I wrote a short piece in the latest version of MAKE (the digital version will be available when the next version comes out). It documents an open source ball game that my friends at Platial were involved in creating. This is an actual outdoor game played with actual balls...nothing digital involved, other than the rules Wiki. Here's a sample of the piece:
They started playing standard kickball on the bocce court, but quickly had to modify the traditional rules. The bocce court was too small for there to be three bases, so they appropriated cricket's two-base system (but kept kickball's baseball-inspired system of strikes, outs and innings). From soccer, they borrowed the idea of throwing the ball back in when it goes out of bounds, and that led another important change. As Wilson says, "you can [really] bean somebody," when you throw a ball in the close quarters of the bocce court, so they introduced rules from dodgeball.Borrowing ideas and adapting the rules became part of playing the game. With spring, bocce season started and the courts were in use on the weekends, but the bank drive-through wasn't, so it became a legitimate court and the rules changed again to accommodate it. As Wilson puts it, "It was never declared that it was going to have a collaborative rulemaking process, but that's what it was."

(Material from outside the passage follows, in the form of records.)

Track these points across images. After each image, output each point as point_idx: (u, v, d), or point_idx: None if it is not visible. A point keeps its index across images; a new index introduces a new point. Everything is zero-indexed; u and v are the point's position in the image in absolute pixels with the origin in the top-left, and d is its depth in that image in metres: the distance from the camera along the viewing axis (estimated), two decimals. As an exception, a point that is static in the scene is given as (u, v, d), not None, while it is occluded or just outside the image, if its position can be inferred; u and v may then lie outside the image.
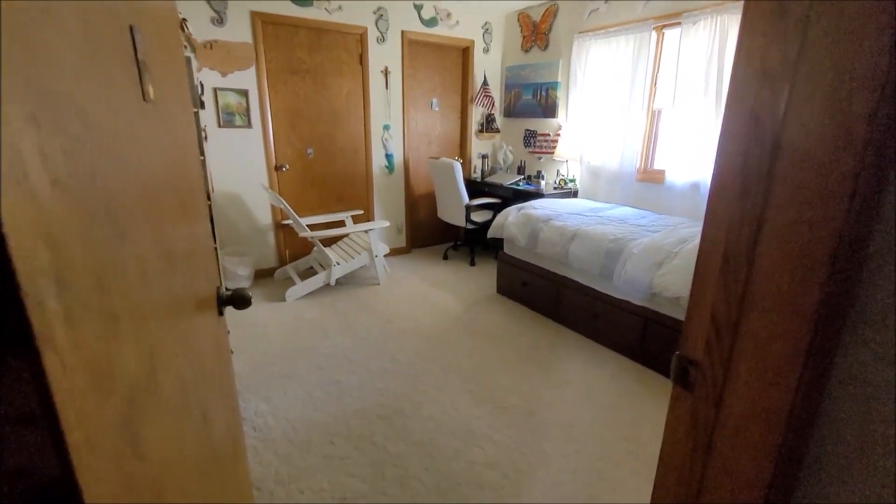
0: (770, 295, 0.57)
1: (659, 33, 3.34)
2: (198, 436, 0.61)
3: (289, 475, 1.71)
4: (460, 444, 1.89)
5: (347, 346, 2.70)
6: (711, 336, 0.65)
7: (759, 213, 0.56)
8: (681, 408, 0.71)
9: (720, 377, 0.65)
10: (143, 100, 0.52)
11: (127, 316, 0.38)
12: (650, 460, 1.81)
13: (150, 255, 0.48)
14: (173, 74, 0.74)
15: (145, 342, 0.43)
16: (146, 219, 0.48)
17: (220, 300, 0.92)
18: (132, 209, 0.43)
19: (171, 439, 0.48)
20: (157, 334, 0.47)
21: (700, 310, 0.67)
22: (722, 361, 0.64)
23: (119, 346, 0.36)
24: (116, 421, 0.33)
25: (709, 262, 0.64)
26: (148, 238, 0.48)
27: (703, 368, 0.67)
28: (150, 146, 0.53)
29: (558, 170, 4.27)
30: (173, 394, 0.51)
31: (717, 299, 0.63)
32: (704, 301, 0.66)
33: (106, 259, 0.35)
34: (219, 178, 3.40)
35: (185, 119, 0.79)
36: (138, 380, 0.39)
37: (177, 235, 0.62)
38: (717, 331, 0.64)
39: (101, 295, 0.33)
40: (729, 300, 0.62)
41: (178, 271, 0.59)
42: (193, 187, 0.80)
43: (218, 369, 0.85)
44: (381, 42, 3.94)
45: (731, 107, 0.59)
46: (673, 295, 2.17)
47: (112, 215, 0.37)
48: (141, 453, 0.38)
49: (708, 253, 0.64)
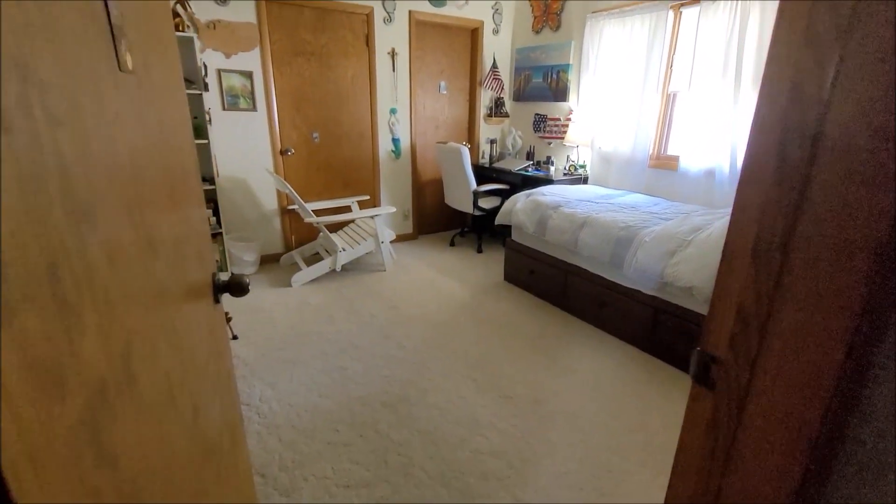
0: (807, 288, 0.52)
1: (676, 13, 3.21)
2: (186, 431, 0.58)
3: (293, 461, 1.70)
4: (465, 432, 1.87)
5: (353, 332, 2.69)
6: (737, 331, 0.60)
7: (798, 197, 0.51)
8: (700, 407, 0.67)
9: (745, 376, 0.60)
10: (118, 69, 0.47)
11: (91, 307, 0.34)
12: (658, 452, 1.78)
13: (126, 241, 0.44)
14: (161, 46, 0.69)
15: (117, 335, 0.39)
16: (121, 201, 0.44)
17: (215, 287, 0.89)
18: (101, 190, 0.39)
19: (151, 438, 0.45)
20: (133, 326, 0.43)
21: (725, 303, 0.62)
22: (748, 359, 0.59)
23: (80, 342, 0.32)
24: (74, 427, 0.29)
25: (737, 251, 0.59)
26: (123, 222, 0.44)
27: (727, 366, 0.62)
28: (127, 121, 0.48)
29: (568, 155, 4.17)
30: (155, 389, 0.47)
31: (746, 292, 0.58)
32: (730, 294, 0.61)
33: (62, 244, 0.31)
34: (224, 162, 3.36)
35: (175, 96, 0.74)
36: (107, 378, 0.36)
37: (162, 220, 0.58)
38: (743, 326, 0.59)
39: (54, 284, 0.29)
40: (759, 293, 0.57)
41: (162, 258, 0.55)
42: (185, 169, 0.75)
43: (213, 358, 0.82)
44: (387, 22, 3.83)
45: (770, 78, 0.53)
46: (685, 284, 2.11)
47: (71, 196, 0.33)
48: (109, 460, 0.34)
49: (736, 241, 0.59)
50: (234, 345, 2.52)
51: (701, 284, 2.05)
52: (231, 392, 0.95)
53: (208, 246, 0.89)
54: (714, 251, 2.08)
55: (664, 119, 3.45)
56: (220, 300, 0.91)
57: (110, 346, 0.37)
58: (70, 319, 0.31)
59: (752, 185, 0.56)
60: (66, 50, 0.35)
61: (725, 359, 0.63)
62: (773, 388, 0.57)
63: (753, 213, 0.57)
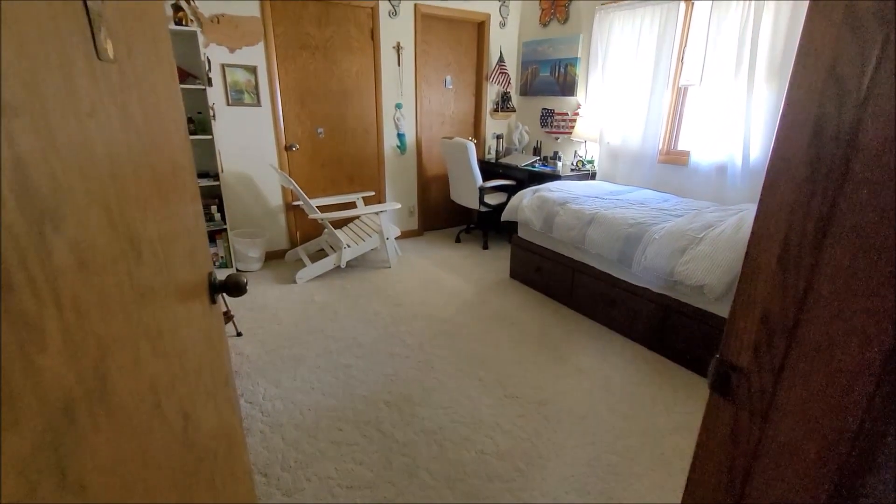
0: (840, 296, 0.47)
1: (688, 5, 3.12)
2: (175, 441, 0.55)
3: (296, 461, 1.69)
4: (470, 433, 1.85)
5: (357, 329, 2.67)
6: (761, 339, 0.56)
7: (832, 197, 0.47)
8: (719, 418, 0.63)
9: (769, 387, 0.56)
10: (96, 58, 0.44)
11: (55, 318, 0.31)
12: (668, 455, 1.74)
13: (102, 243, 0.40)
14: (151, 35, 0.66)
15: (89, 346, 0.36)
16: (97, 199, 0.40)
17: (212, 287, 0.86)
18: (70, 187, 0.35)
19: (131, 454, 0.42)
20: (110, 333, 0.40)
21: (748, 309, 0.58)
22: (773, 369, 0.55)
23: (40, 357, 0.29)
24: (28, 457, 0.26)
25: (762, 255, 0.55)
26: (98, 222, 0.40)
27: (749, 376, 0.58)
28: (106, 113, 0.45)
29: (576, 151, 4.11)
30: (136, 400, 0.44)
31: (772, 299, 0.54)
32: (754, 300, 0.57)
33: (16, 248, 0.27)
34: (228, 157, 3.34)
35: (166, 87, 0.71)
36: (75, 394, 0.33)
37: (148, 218, 0.55)
38: (768, 333, 0.55)
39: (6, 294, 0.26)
40: (786, 299, 0.52)
41: (147, 259, 0.52)
42: (177, 164, 0.72)
43: (209, 361, 0.79)
44: (393, 16, 3.78)
45: (802, 68, 0.48)
46: (696, 283, 2.06)
47: (29, 194, 0.30)
48: (77, 482, 0.31)
49: (762, 242, 0.55)
50: (239, 342, 2.51)
51: (713, 283, 2.00)
52: (229, 395, 0.92)
53: (203, 244, 0.86)
54: (726, 249, 2.03)
55: (674, 113, 3.37)
56: (216, 300, 0.88)
57: (80, 358, 0.34)
58: (26, 333, 0.28)
59: (780, 186, 0.52)
60: (26, 35, 0.32)
61: (748, 368, 0.58)
62: (800, 400, 0.53)
63: (781, 215, 0.52)
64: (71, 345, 0.33)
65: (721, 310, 2.09)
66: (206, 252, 0.88)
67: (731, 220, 2.25)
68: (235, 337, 2.55)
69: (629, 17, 3.40)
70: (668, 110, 3.35)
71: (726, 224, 2.20)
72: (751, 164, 2.82)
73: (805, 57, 0.48)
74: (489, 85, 4.52)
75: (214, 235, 3.27)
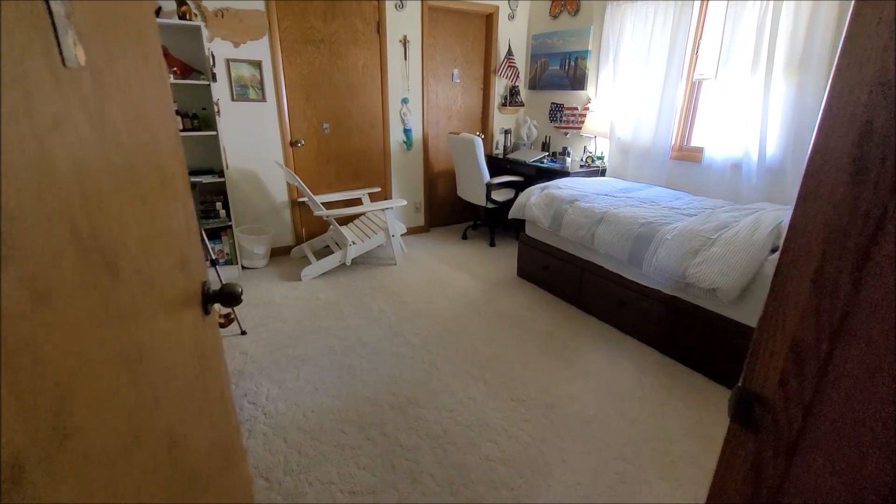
0: (883, 327, 0.43)
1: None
2: (158, 468, 0.52)
3: (298, 464, 1.67)
4: (475, 437, 1.81)
5: (362, 328, 2.64)
6: (790, 370, 0.52)
7: (879, 212, 0.42)
8: (740, 451, 0.58)
9: (798, 421, 0.51)
10: (61, 65, 0.40)
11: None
12: (678, 462, 1.69)
13: (67, 270, 0.37)
14: (134, 35, 0.62)
15: (46, 390, 0.32)
16: (60, 221, 0.37)
17: (205, 297, 0.83)
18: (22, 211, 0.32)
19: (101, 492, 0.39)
20: (77, 372, 0.37)
21: (775, 336, 0.53)
22: (802, 402, 0.51)
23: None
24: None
25: (793, 276, 0.50)
26: (63, 247, 0.37)
27: (775, 408, 0.53)
28: (73, 124, 0.41)
29: (585, 146, 4.03)
30: (108, 435, 0.41)
31: (803, 325, 0.49)
32: (782, 325, 0.52)
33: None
34: (233, 153, 3.32)
35: (153, 89, 0.67)
36: (24, 449, 0.29)
37: (129, 234, 0.51)
38: (798, 364, 0.50)
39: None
40: (820, 328, 0.48)
41: (126, 278, 0.49)
42: (166, 170, 0.69)
43: (202, 376, 0.76)
44: (399, 9, 3.72)
45: (847, 62, 0.43)
46: (709, 286, 2.00)
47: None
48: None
49: (794, 260, 0.50)
50: (243, 340, 2.50)
51: (726, 286, 1.94)
52: (226, 409, 0.89)
53: (196, 253, 0.83)
54: (741, 251, 1.96)
55: (688, 108, 3.28)
56: (210, 310, 0.85)
57: (33, 406, 0.31)
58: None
59: (818, 197, 0.47)
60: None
61: (773, 400, 0.54)
62: (831, 439, 0.49)
63: (817, 230, 0.47)
64: (22, 393, 0.30)
65: (735, 313, 2.02)
66: (200, 260, 0.85)
67: (746, 220, 2.17)
68: (240, 336, 2.54)
69: (642, 9, 3.30)
70: (681, 105, 3.26)
71: (741, 225, 2.13)
72: (767, 161, 2.74)
73: (851, 51, 0.43)
74: (497, 79, 4.44)
75: (220, 232, 3.26)
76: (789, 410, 0.52)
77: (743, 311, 1.99)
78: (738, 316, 2.01)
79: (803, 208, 0.49)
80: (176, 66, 2.86)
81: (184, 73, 2.91)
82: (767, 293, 0.54)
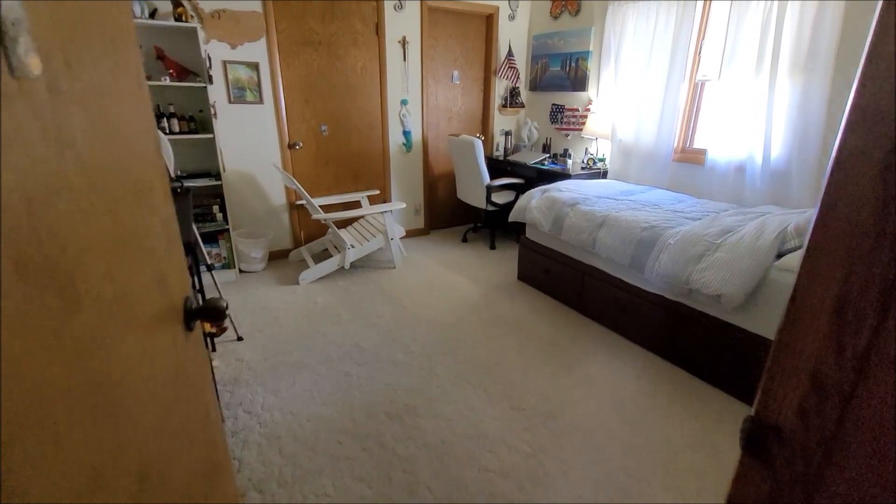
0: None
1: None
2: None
3: (292, 476, 1.63)
4: (474, 447, 1.77)
5: (359, 333, 2.60)
6: (809, 401, 0.48)
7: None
8: (751, 485, 0.54)
9: (817, 456, 0.47)
10: (10, 76, 0.37)
11: None
12: (682, 475, 1.65)
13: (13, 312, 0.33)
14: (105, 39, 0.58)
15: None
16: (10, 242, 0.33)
17: (187, 313, 0.79)
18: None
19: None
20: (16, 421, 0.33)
21: (792, 363, 0.49)
22: (822, 436, 0.47)
23: None
24: None
25: (812, 302, 0.46)
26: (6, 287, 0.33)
27: (792, 441, 0.49)
28: (21, 143, 0.37)
29: (587, 148, 3.99)
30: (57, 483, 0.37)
31: (825, 354, 0.45)
32: (801, 351, 0.48)
33: None
34: (230, 156, 3.29)
35: (130, 97, 0.64)
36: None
37: (92, 258, 0.47)
38: (819, 396, 0.46)
39: None
40: (843, 357, 0.44)
41: (88, 306, 0.45)
42: (142, 185, 0.65)
43: (182, 400, 0.72)
44: (398, 9, 3.68)
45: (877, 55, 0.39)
46: (713, 293, 1.95)
47: None
48: None
49: (812, 289, 0.46)
50: (239, 347, 2.46)
51: (731, 293, 1.90)
52: (210, 431, 0.85)
53: (178, 267, 0.79)
54: (746, 257, 1.92)
55: (691, 109, 3.24)
56: (194, 327, 0.81)
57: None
58: None
59: (841, 213, 0.43)
60: None
61: (790, 432, 0.50)
62: (856, 479, 0.45)
63: (839, 251, 0.43)
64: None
65: (740, 320, 1.98)
66: (182, 275, 0.81)
67: (751, 224, 2.13)
68: (236, 341, 2.50)
69: (644, 9, 3.26)
70: (683, 106, 3.22)
71: (746, 229, 2.09)
72: (772, 163, 2.69)
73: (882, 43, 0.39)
74: (497, 80, 4.40)
75: (217, 236, 3.23)
76: (807, 446, 0.48)
77: (748, 318, 1.95)
78: (743, 322, 1.97)
79: (824, 226, 0.45)
80: (172, 69, 2.83)
81: (180, 75, 2.88)
82: (783, 316, 0.50)
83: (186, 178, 3.00)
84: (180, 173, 3.03)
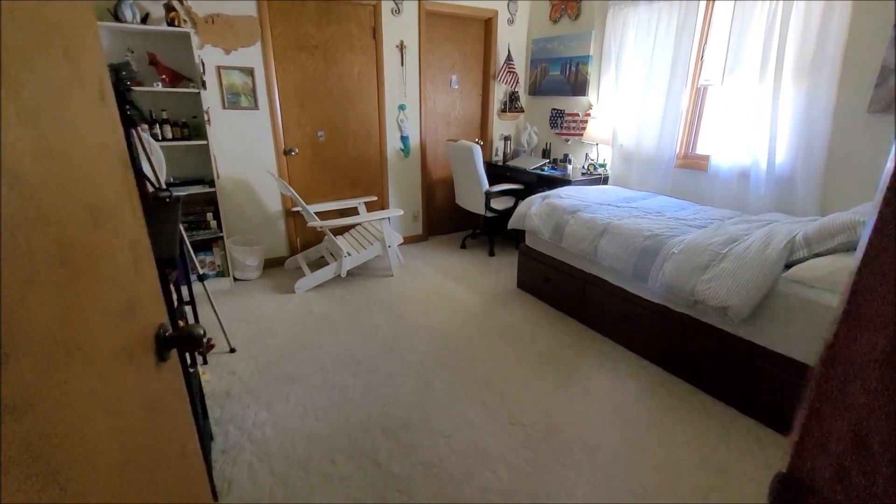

The rest of the issue, which focuses on games and toys, is pretty entertaining. Get your copy at the newsstand.
Ha! Thanks for the pointer. Other than the rule that rules are changeable (which is an idea that goes back to the dadaists, at least, and was a key part of Steve Jackson's original Illuminati card game, http://en.wikipedia.org/wiki/Illuminati_(game)), I think that the games are pretty different. Calvinball is more of a metagame that's a commentary on games (and kids and fairness, etc). If everything is changeable by default, then there is kind of no real game, just a game about creating rules. OSBall has actual rules and is an actual game, it's just that the rules open to change.
hey this sport is not new! don't you know calvinball?